Im ESC-Finale gewinnt die Favoritin aus Schweden und Lord of the Lost werden letzte

  • Jens Buchholz
  • Lesedauer: 4 Min.

Die Schwedin Loreen hat mit ihrer Powerballade »Tattoo« den 67. Eurovision Song Contest (ESC) in Liverpool gewonnen. Sie hatte vor allem die Jurys aus den 37 Teilnehmerländern überzeugt. Damit hat zum siebten Mal ein Teilnehmer aus Schweden gewonnen. Die prominentesten schwedischen Gewinner waren ABBA mit ihrem Hit »Waterloo« im Jahr 1974. Aber auch Loreen schreibt ESC-Geschichte: Sie gewann den ESC als erste Frau zum zweiten Mal.
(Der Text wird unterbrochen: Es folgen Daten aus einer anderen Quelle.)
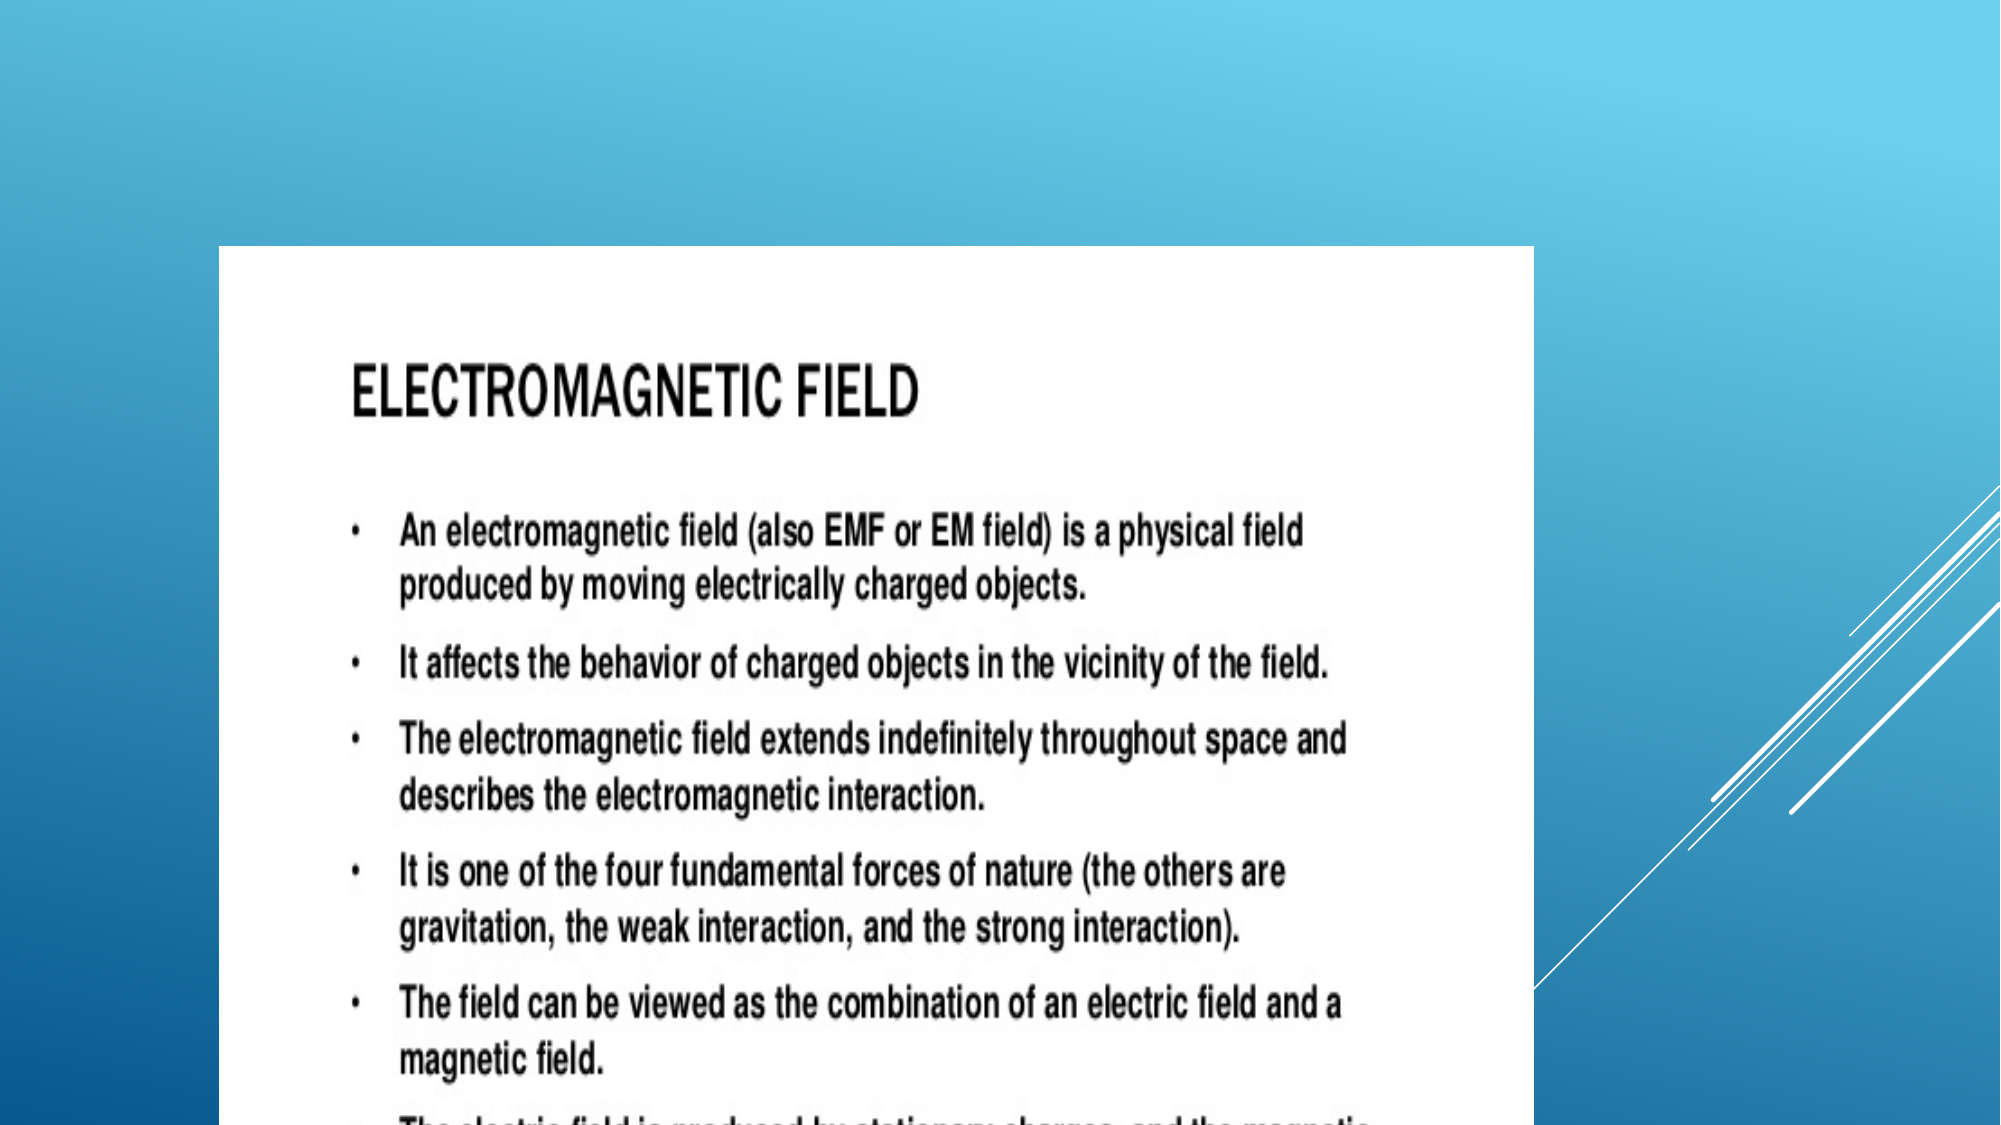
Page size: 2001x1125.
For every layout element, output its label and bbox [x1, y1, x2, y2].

list [219, 246, 1534, 1125]
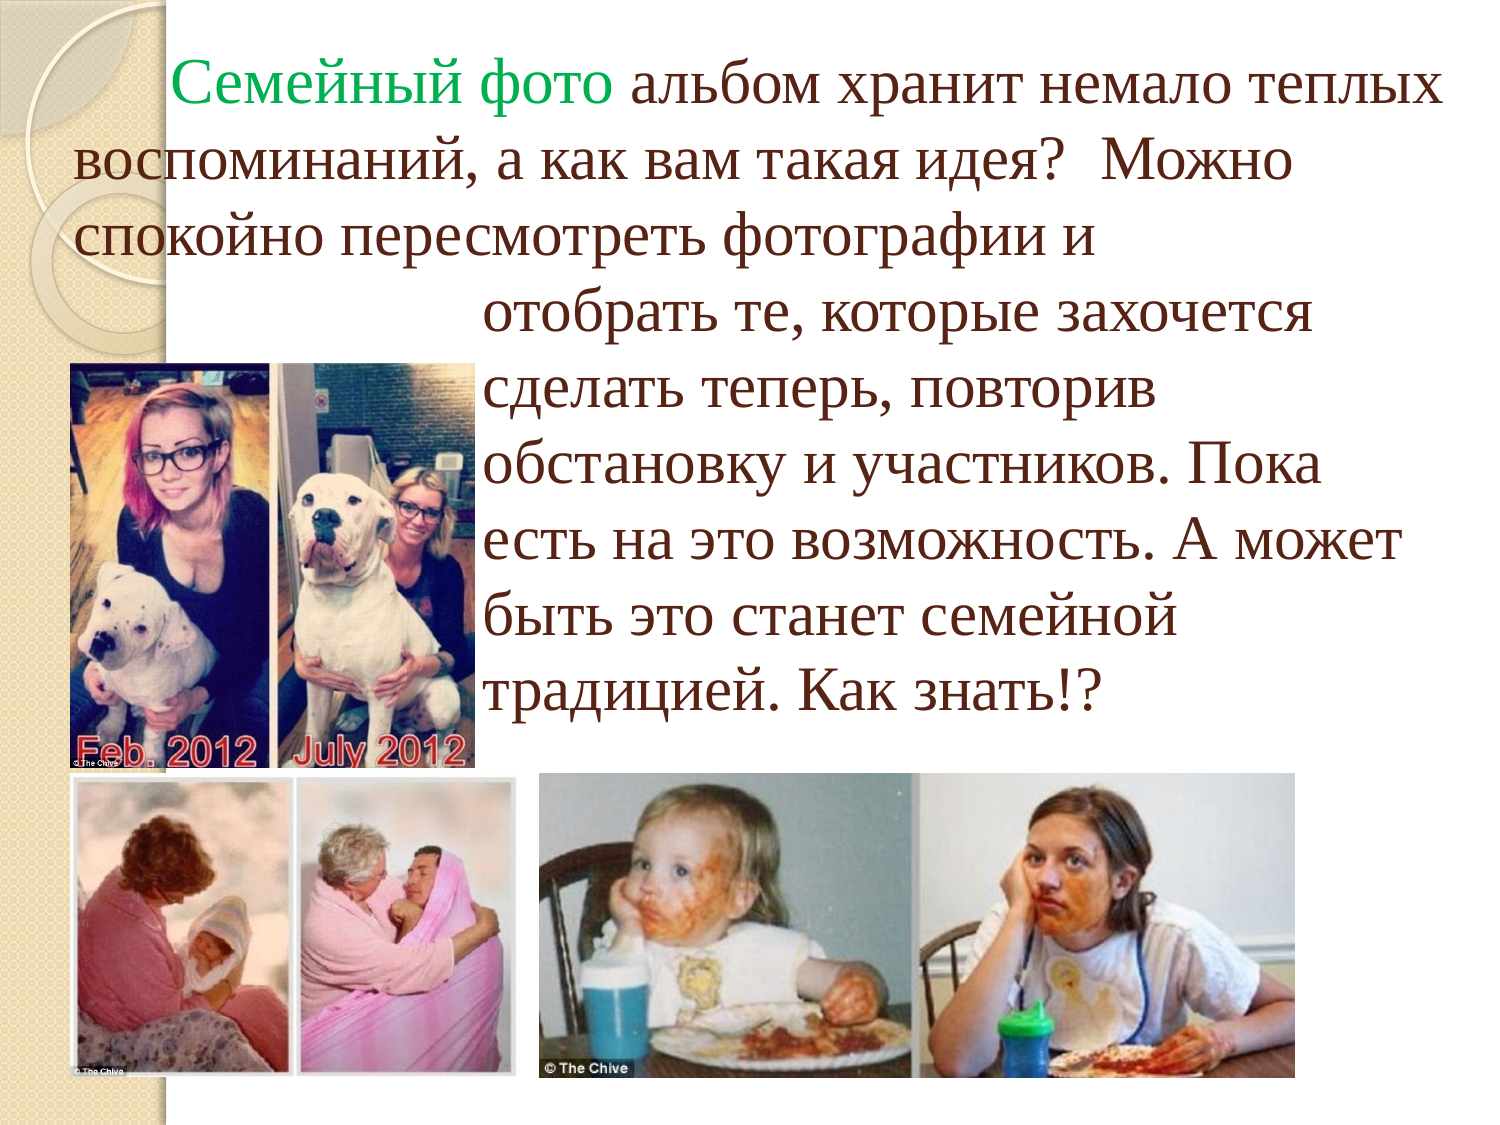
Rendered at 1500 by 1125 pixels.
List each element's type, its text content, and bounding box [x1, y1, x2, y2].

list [70, 773, 522, 1078]
picture [538, 773, 1295, 1078]
picture [70, 363, 476, 769]
title Семейный фото альбом хранит немало теплых воспоминаний, а как вам такая идея? Можно спокойно пересмотреть фотографии и отобрать те, которые захочется сделать теперь, повторив обстановку и участников. Пока есть на это возможность. А может быть это станет семейной традицией. Как знать!? [58, 0, 1466, 762]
Bereits 2012 stand sie mit ihrem Song »Euphoria« auf dem Siegertreppchen.

Mit sieben Siegen schließt Schweden damit zum Rekordgewinnerland Irland auf, das den ESC ebenfalls schon sieben Mal gewonnen hat. Auf Platz zwei landete der Finne Käärijä mit seinem originellen Dancekracher »Cha Cha Cha«, der nicht nur großen Zuspruch beim Televoting bekam, sondern auch das Publikum in der Liverpool Arena voll im Griff hatte. Dass Loreen und Käärije die Spitzenplätze unter sich ausmachen würden, war ESC-Insidern klar. In den Wettquoten führten sie schon länger. Die israelische Sängerin Noa Kirel landete mit ihrem Dancetrack »Unicorn« auf dem dritten Platz.

Eine bittere Überraschung allerdings war, dass die Hamburger Band Lord of the Lost mit ihrem ansprechenden Heavysong »Blood and Glitter« auf dem 26. und damit letzten Platz landeten. Weder die Jurys noch das Publikum fühlten sich von dem Song angesprochen. Im Vorfeld hatte das Lied in den Wettquoten stets zwischen dem 15. und 20. Platz gelegen, was im Vergleich zu den Vorjahren eine echte Verbesserung gewesen wäre. Es sollte nicht sein. Deutschland setzt seine Serie in den Bottom-Five fort. Die Enttäuschung im deutschen Team war groß. Die Analyse für die Gründe des Debakels setzte sofort nach Ende der Sendung ein. Die beiden Moderatoren des offiziellen NDR-ESC-Podcast Marcel Stober und Thomas Mohr etwa bemängelten die einfallslose Performance der Band.

Verglichen mit der ausgefeilten Choreografie der australischen Band Voyager habe der sehr statisch abgefilmte Auftritt von Lord of the Lost nicht mithalten können. Das eigentlich vorhandene Charisma der Band habe sich so nicht entfalten können. Die Gruppe habe nur zwei Tage geprobt, bemängelten Mohr und Stober, während Acts wie Loreen oder Noa Kirell seit Monaten an jedem Detail ihrer Auftritte feilten.

Lobend erwähnen muss man den Auftritt der Österreicherinnen Teya & Selena, die ihren wunderbaren Song »Who the Hell is Edgar?« grandios performten. Erwartungsgemäß skurril war der Auftritt der kroatischen Band Let 3 mit ihrem Song »Mama ŠČ«. Die Truppe nutzte sämtliche Möglichkeiten, die ihnen die große Bühne und die LED-Wände in der Liverpool-Arena boten. Und am Ende standen sie in Feinrippunterhosen auf der Bühne.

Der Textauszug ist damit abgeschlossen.